The three village networks that serve Barley, Great Asby, and Wennington use spare transit capacity on the Cumbria and Lancashire Open Education (Cleo) network supplied with internet backhaul by the Lancaster University Network Service (Luns). A research network, Wray, has also received notice from Luns.
Luns wrote to the village network operators on 10 December 2010 telling them it would no longer be supporting the Cleo network. It added that the county council was prepared to give them a year’s contract if they agreed to transfer to the new network operator. Otherwise their service would end on 13 February 2011.
Barry Forde, the independent consultant and advocate for community-run networks who designed the Cleo network, said Cleo’s infrastructure provider would in future be a joint venture between the county council and BT.
Barry Forde is leading a funding request for £750,000 to install community-owned fibre links to the villages of Quernmore and Over Wyresdale.
On 25 January he wrote to interested parties: "Lancashire County Council (LCC) has just completed a long tender process to appoint a strategic partner to work with them on LCC IT and networking support and procurement. The winner of the process was BT Global Services and a joint venture company has been set up between BT and LCC to do the work."
Chris Conder, who runs the Wray village wireless network that depends on a 2Mbps microwave backhaul from Cleo, told Computer Weekly that Cleo had told her the shareholding was 60/40 BT/LCC, that the CEO of the new company was from BT and that Bill Murphy, head of BT Openreach’s £2.5bn fibre to the cabinet (FTTC) roll-out, was a director, she said.
The county council did not return calls for comment but a BT spokesman said BT had said in October it hoped to sign the deal by December, but negotiations were ongoing. As nothing had been signed, BT could not comment further, he said.
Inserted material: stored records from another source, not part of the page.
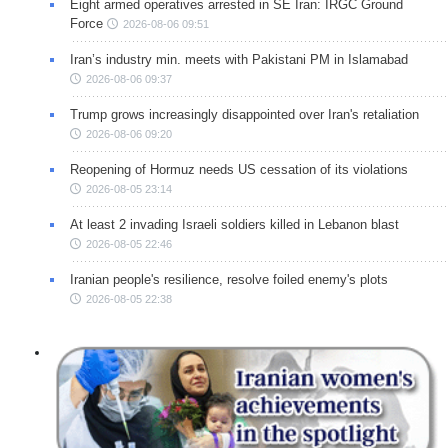
Eight armed operatives arrested in SE Iran: IRGC Ground
Force
2026-08-06 09:51
Iran’s industry min. meets with Pakistani PM in Islamabad
2026-08-06 09:37
Trump grows increasingly disappointed over Iran's retaliation
2026-08-06 09:20
Reopening of Hormuz needs US cessation of its violations
2026-08-05 23:14
At least 2 invading Israeli soldiers killed in Lebanon blast
2026-08-05 22:46
Iranian people's resilience, resolve foiled enemy's plots
2026-08-05 22:38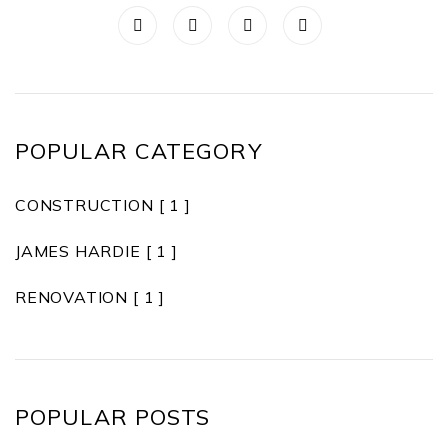
POPULAR CATEGORY
CONSTRUCTION
[ 1 ]
JAMES HARDIE
[ 1 ]
RENOVATION
[ 1 ]
POPULAR POSTS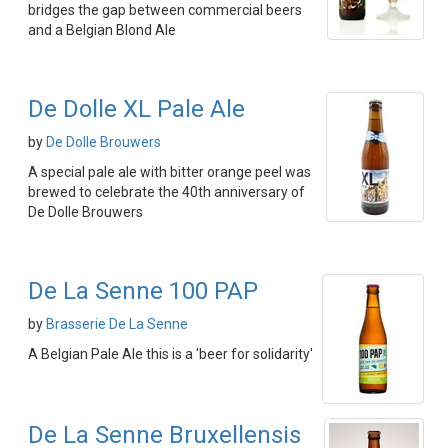
bridges the gap between commercial beers
and a Belgian Blond Ale
De Dolle XL Pale Ale
by
De Dolle Brouwers
A special pale ale with bitter orange peel was
brewed to celebrate the 40th anniversary of
De Dolle Brouwers
De La Senne 100 PAP
by
Brasserie De La Senne
A Belgian Pale Ale this is a 'beer for solidarity'
De La Senne Bruxellensis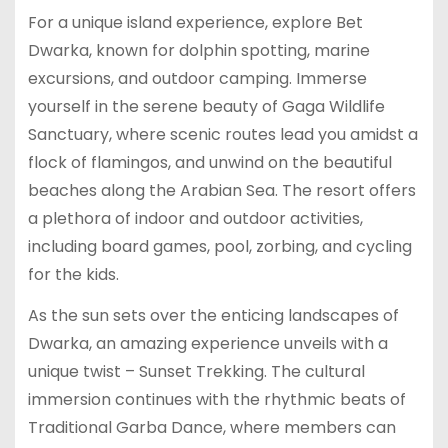
For a unique island experience, explore Bet
Dwarka, known for dolphin spotting, marine
excursions, and outdoor camping. Immerse
yourself in the serene beauty of Gaga Wildlife
Sanctuary, where scenic routes lead you amidst a
flock of flamingos, and unwind on the beautiful
beaches along the Arabian Sea. The resort offers
a plethora of indoor and outdoor activities,
including board games, pool, zorbing, and cycling
for the kids.
As the sun sets over the enticing landscapes of
Dwarka, an amazing experience unveils with a
unique twist – Sunset Trekking. The cultural
immersion continues with the rhythmic beats of
Traditional Garba Dance, where members can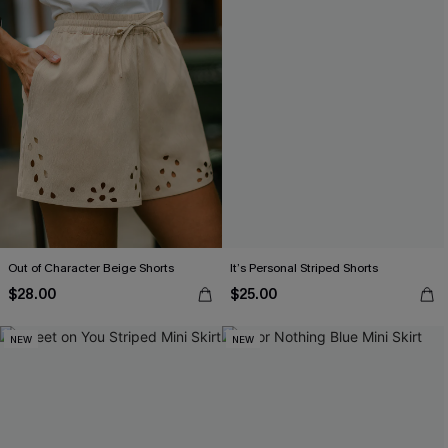
Out of Character Beige Shorts
It’s Personal Striped Shorts
$28.00
$25.00
NEW
NEW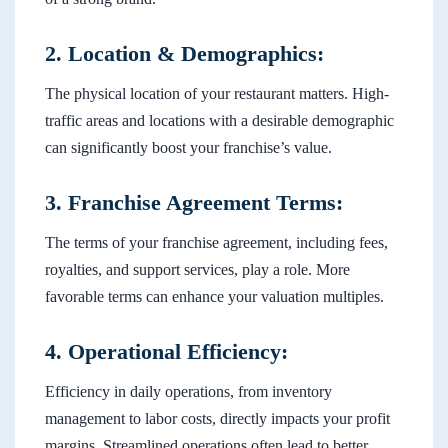
2. Location & Demographics:
The physical location of your restaurant matters. High-
traffic areas and locations with a desirable demographic
can significantly boost your franchise’s value.
3. Franchise Agreement Terms:
The terms of your franchise agreement, including fees,
royalties, and support services, play a role. More
favorable terms can enhance your valuation multiples.
4. Operational Efficiency:
Efficiency in daily operations, from inventory
management to labor costs, directly impacts your profit
margins. Streamlined operations often lead to better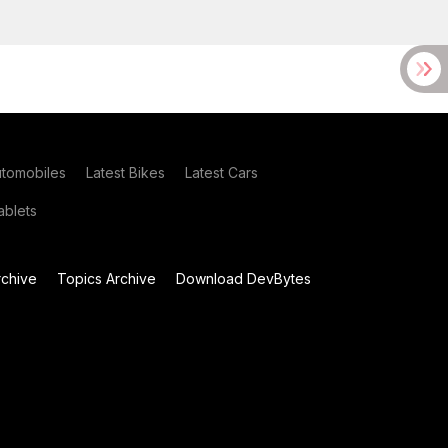
utomobiles
Latest Bikes
Latest Cars
blets
chive
Topics Archive
Download DevBytes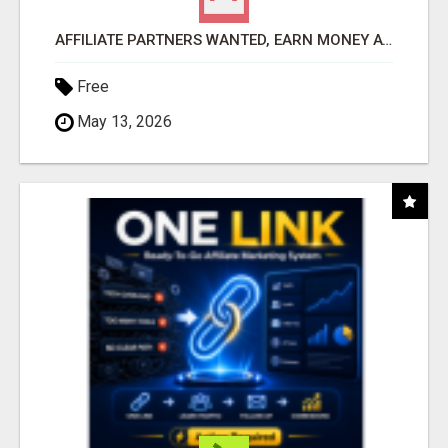
AFFILIATE PARTNERS WANTED, EARN MONEY AT WWW.SHOWALTERFOUNDATION.ORG
Free
May 13, 2026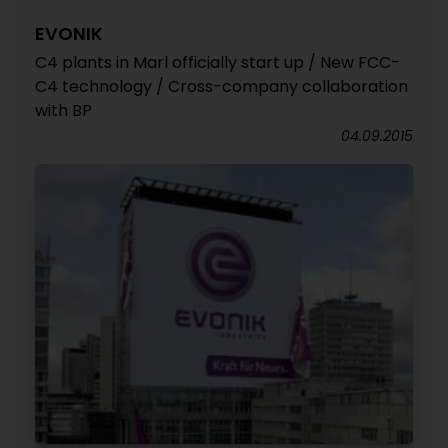
EVONIK
C4 plants in Marl officially start up / New FCC-
C4 technology / Cross-company collaboration
with BP
04.09.2015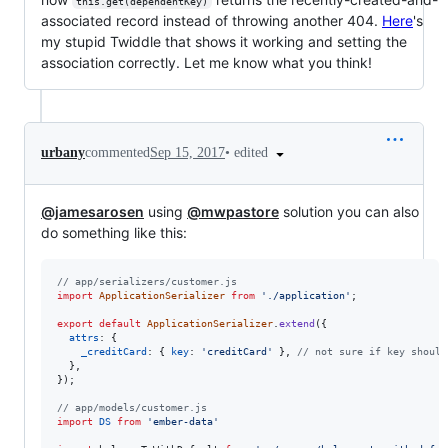
this.get(dependentKey)
associated record instead of throwing another 404.
Here
's
my stupid Twiddle that shows it working and setting the
association correctly. Let me know what you think!
•
edited
urbany
commented
Sep 15, 2017
@jamesarosen
using
@mwpastore
solution you can also
do something like this:
// app/serializers/customer.js
import
ApplicationSerializer
from
'./application'
;
export
default
ApplicationSerializer
.
extend
(
{
attrs
: 
{
_creditCard
: 
{
key
: 
'creditCard'
}
,
// not sure if key should
}
,
}
)
;
// app/models/customer.js
import
DS
from
'ember-data'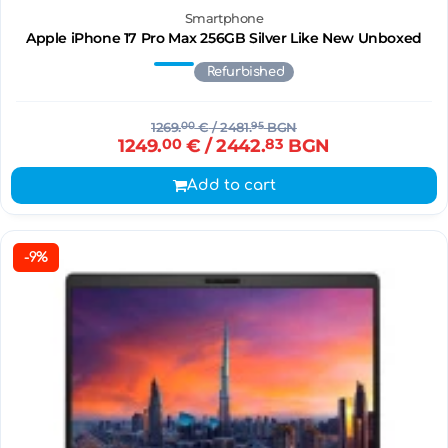
Smartphone
Apple iPhone 17 Pro Max 256GB Silver Like New Unboxed
Refurbished
1269.
00
€
/ 2481.
95
BGN
1249.
00
€
/ 2442.
83
BGN
Add to cart
-9%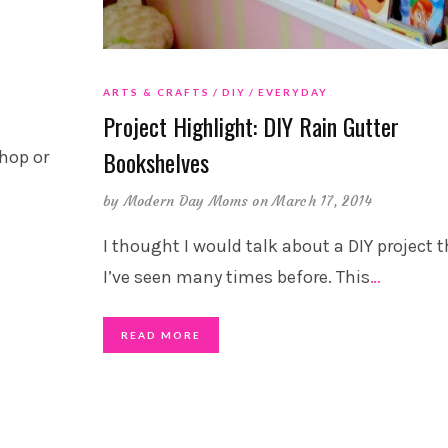
ARTS & CRAFTS
DIY
EVERYDAY
Project Highlight: DIY Rain Gutter
Bookshelves
hop or
by
Modern Day Moms
on March 17, 2014
I thought I would talk about a DIY project 
I’ve seen many times before. This
…
READ MORE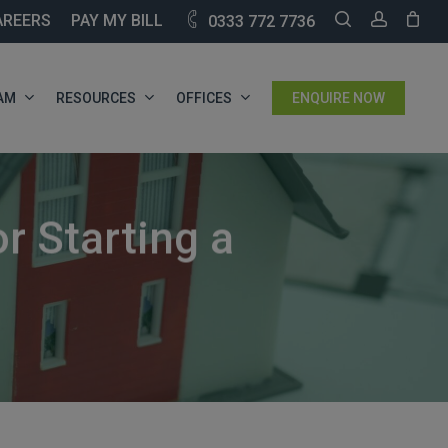
SEARCH
ACCOU
AREERS
PAY MY BILL
0333 772 7736
AM
RESOURCES
OFFICES
ENQUIRE NOW
r Starting a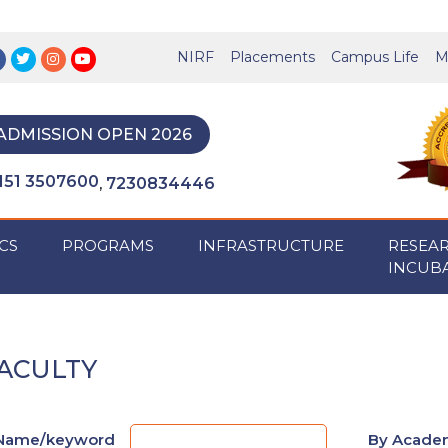
NIRF
Placements
Campus Life
M
ADMISSION OPEN 2026
151 3507600
7230834446
,
CS
PROGRAMS
INFRASTRUCTURE
RESEA
INCUB
ACULTY
Name/keyword
By Academ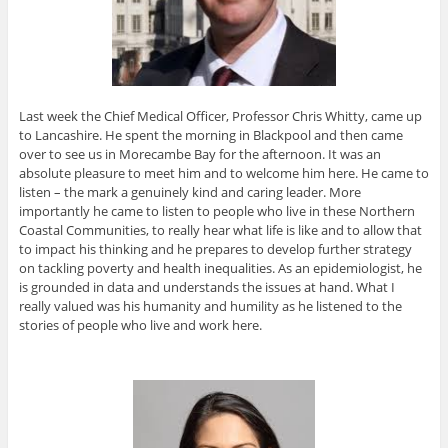
Last week the Chief Medical Officer, Professor Chris Whitty, came up
to Lancashire. He spent the morning in Blackpool and then came
over to see us in Morecambe Bay for the afternoon. It was an
absolute pleasure to meet him and to welcome him here. He came to
listen – the mark a genuinely kind and caring leader. More
importantly he came to listen to people who live in these Northern
Coastal Communities, to really hear what life is like and to allow that
to impact his thinking and he prepares to develop further strategy
on tackling poverty and health inequalities. As an epidemiologist, he
is grounded in data and understands the issues at hand. What I
really valued was his humanity and humility as he listened to the
stories of people who live and work here.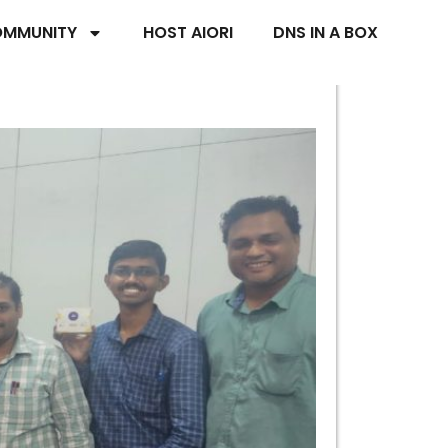
MMUNITY
HOST AIORI
DNS IN A BOX
ri University,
Chris Conder has campaigned for the government’s £830m budget for rural broadband to be spent seeding community-led fibre to the home (FTTH) projects. BT CEO Ian Livingston said last year that if BT received most of the money, it would provide matching funds that would enable up to 90% of the country to receive an FTTC service.
Conder said the government money was meant for people who can’t get high-speed broadband. "FTTC won’t benefit them, so it is money misspent if the communities are excluded from the tender process," she said.